We also can see that Beatrice wishes Hero to sometimes stick up for herself, the evidence being the last line of the quote, she wants Hero to say what she wants and stop being shy of her own opinions. This is also true in the opposite sense as regards Beatrice, many people find her nature far too loud and vibrant sometimes, and find her wit to be very rude.
Both the cousins are ‘bedfellows’ which to me shows both their huge friendship and also that they each know a great deal about each other. Beatrice’s love for Hero is exemplified when she asks Benedick to kill Claudio because he has wronged Hero; this is a huge amount of pressure to put on Benedick’s shoulders. It shows us again how passionate Beatrice is, she does what she believes is right no matter what.
Hero’s only exclamation of some kind of a love for Beatrice is with the trick she, Ursula and Margaret play that eventually makes Benedick fall in love with Beatrice. She says that she " I will do any modest office to help [Beatrice] to a good husband”. During the trick, she does as much to instruct Beatrice in her deficiencies as she mocks her to deceive Beatrice about Benedick.
This whole part of the play can be summed up by one line spoken by Hero:
“If it prove so, then loving goes by haps;
some cupid kills with arrows, some with traps.”
This small rhyming couplet is the most confident thing that Hero says all through the play, and it is one of the most important things that is said throughout the entire play.
I think that Hero is correct in what she says here, and the ‘trap’ works in the end, which illustrates what she said. However what she says is also apparent in her own dilemma in the final act of the play where she has been disregarded as a whore, almost like love can be made and broken by traps. So it seems like what Hero has to say is very important to the themes of the play, she is the ‘emotional’ character, and Shakespeare uses her to get across the emotional themes of the play.
Beatrice’s wit is exceedingly clever, especially when used against the formidable foe of Benedick. Every character in the play seems to understand her skill with wit, except Benedick, and this is a reason they constantly squabble. It seems as though Beatrice is a character that strives to win in contests of intelligence and wit, which is of course opposite to what Hero’s character is.
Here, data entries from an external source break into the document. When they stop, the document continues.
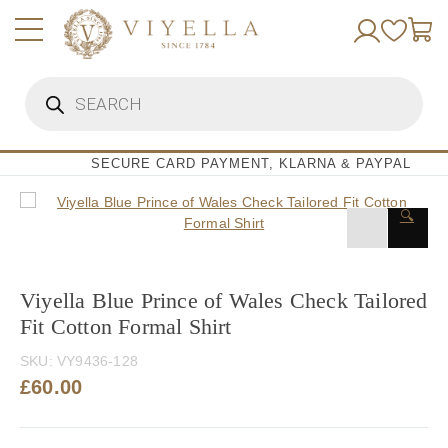
Skip
to
content
Products
search
SECURE CARD PAYMENT, KLARNA & PAYPAL
🔍
Viyella Blue Prince of Wales Check Tailored
Fit Cotton Formal Shirt
SKU:
VY9436-128
£
60.00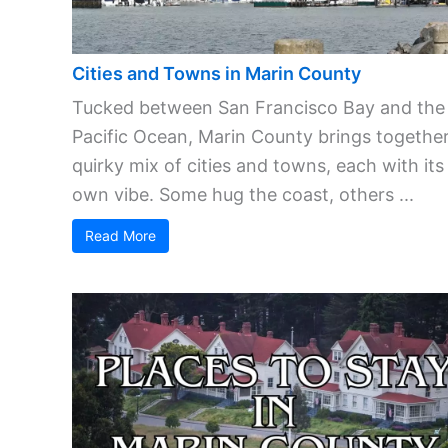
Cities and Towns in Marin County
Tucked between San Francisco Bay and the
Pacific Ocean, Marin County brings together
quirky mix of cities and towns, each with its
own vibe. Some hug the coast, others ...
Read More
Hero’s character seems to shy away from all kinds of confrontation, and at the end it seems this is because she does not need to, all the people around her will fight for her no matter what.
Shakespeare has created two opposite cousins, characters whose emotions and ideas carry most of the play along. Their differences and similarities help them becoming friends and eventually wives, and at the end of the play we get the idea that they will forever be friends. Hero’s shy and timid nature has become a little more forward and confident; she is growing up as the play continues. By the end, although she has learnt a great deal about the world, she is still just a spoilt child, who needs not speak or act because those around will do it for her.
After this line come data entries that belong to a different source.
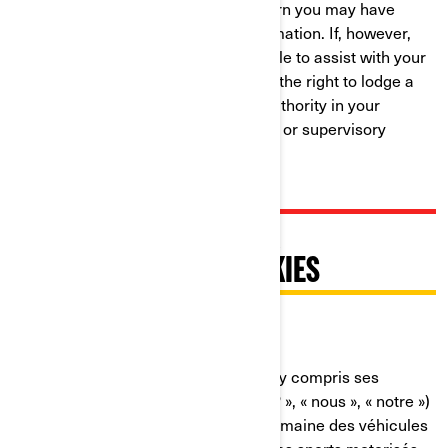
resolution to any complaint or concern you may have
about our use of your Personal Information. If, however,
you believe that we have not been able to assist with your
complaint or concern, you may have the right to lodge a
complaint with the data protection authority in your
country (if one exists in your country) or supervisory
authority.
PRATIQUES RELATIVES À
L'UTILISATION DES COOKIES
Dernière mise à jour : 07/18/2024
Bombardier Produits Récréatifs Inc. (y compris ses
sociétés affiliées et ses filiales, « BRP », « nous », « notre »)
est un chef de file mondial dans le domaine des véhicules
With the help of ‘cupid’s traps’, Beatrice’s witty enemy Benedick has broken her hard and independent shell. She has lost her anger at being an ‘old maid’ which made her so fiery and overly witty at the beginning of the play, it has been replaced by a more ‘tamed heart’, but her passion never leaves her. She is, by the end of the play, more than just the mature young woman she was, I feel she has turned full circle and become her own ideal woman.